I had a somewhat uneven experience with Circe. I read continuously and was blown away by the first half—Circe’s wide-eyed childhood among the Titans, her memory of having witnessed the whipping of Prometheus beyond recognition, her attachment to younger brother Aëstes to whom she confessed everything, her love for Glaucus that woke up emotions in her she didn’t know she had, like the jealousy that made her transform pretty Scylla into a monster; her banishment, the mastering of her craft, her liaisons with Daedalus and Hermes—who was fun to read about and delighted me to no end—her delivery of the Minotaur...
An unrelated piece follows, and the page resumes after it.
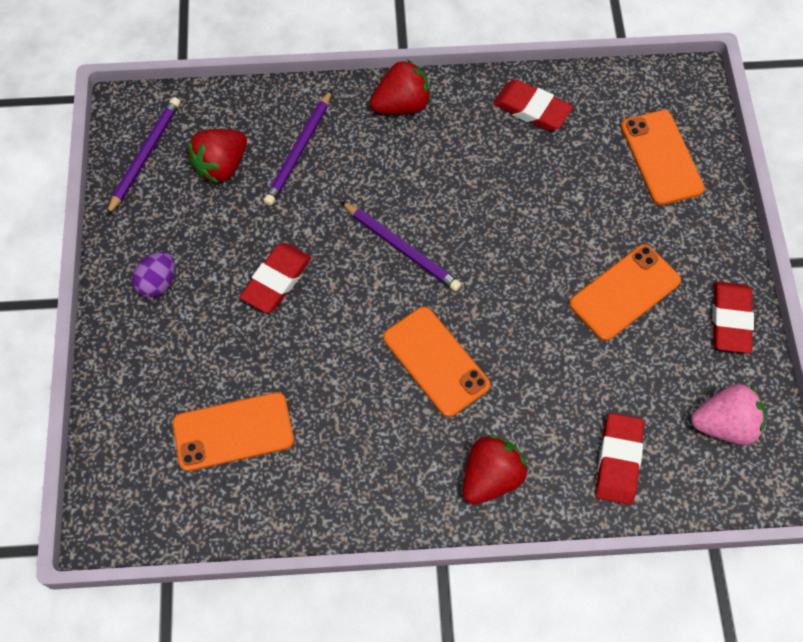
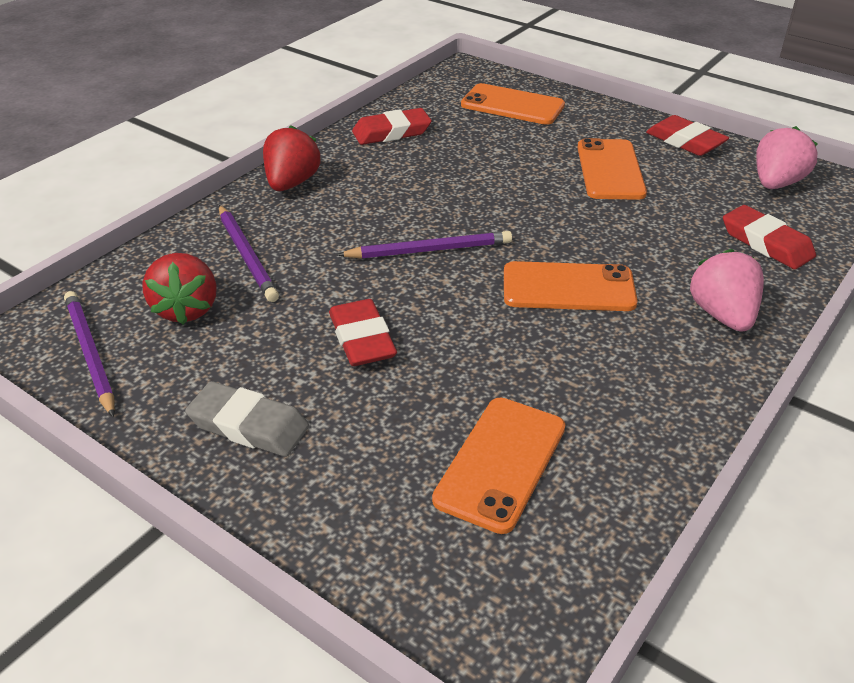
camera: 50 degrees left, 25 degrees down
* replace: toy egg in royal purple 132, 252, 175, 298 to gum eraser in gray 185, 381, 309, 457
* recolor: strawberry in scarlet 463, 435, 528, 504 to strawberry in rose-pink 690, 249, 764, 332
|Odysseus & Circe - Painting by William Russell Flint (1924)|
Then came the abuse and the transformations of men into pigs. That’s what after all Circe is famous for, but I found those passages tedious, maybe because Madeline Miller made a point of reminding us that all those men were the same: satisfying baseless instincts without regard for the woman who had helped them in their moments of need. Odysseus changed all that...Odysseus, to whom Hermes had confessed some of Circe’s best guarded witchcraft secrets...Odysseus, the favorite of Olympians during the Trojan War...His vivid memories of the war not only made the intervening passages between the 50% and 85% of the book come alive, but also made me want to read The Song of Achilles. Then Odysseus left and motherhood began. I found that part of the book so overwhelming that I thought a few times on abandoning this book. Seventeen years passed by between the departure of Odysseus and the arrival of Penelope on Aiaia, and I think I felt every single one of those years reading-wise. With Penelope’s arrival, I thought the book recovered the magic of the first half, or probably it was me paying closer attention by the end.
I have to say that Circe is a book that should be read with as little interruptions as possible, because it is a very literary novel, full of beautiful imagery that is hard to visualize effectively when you abandon a passage midway. Circe requires full immersion, but it pays off in the end. Despite some misgivings, I thought this novel was very good overall, and made want to follow Madeline Miller’s career further. I’ll be starting with The Song of Achilles and can hardly wait for what she writes next.
Disclaimer: I received from the publisher a free e-galley of this book via Netgalley in exchange for my honest review.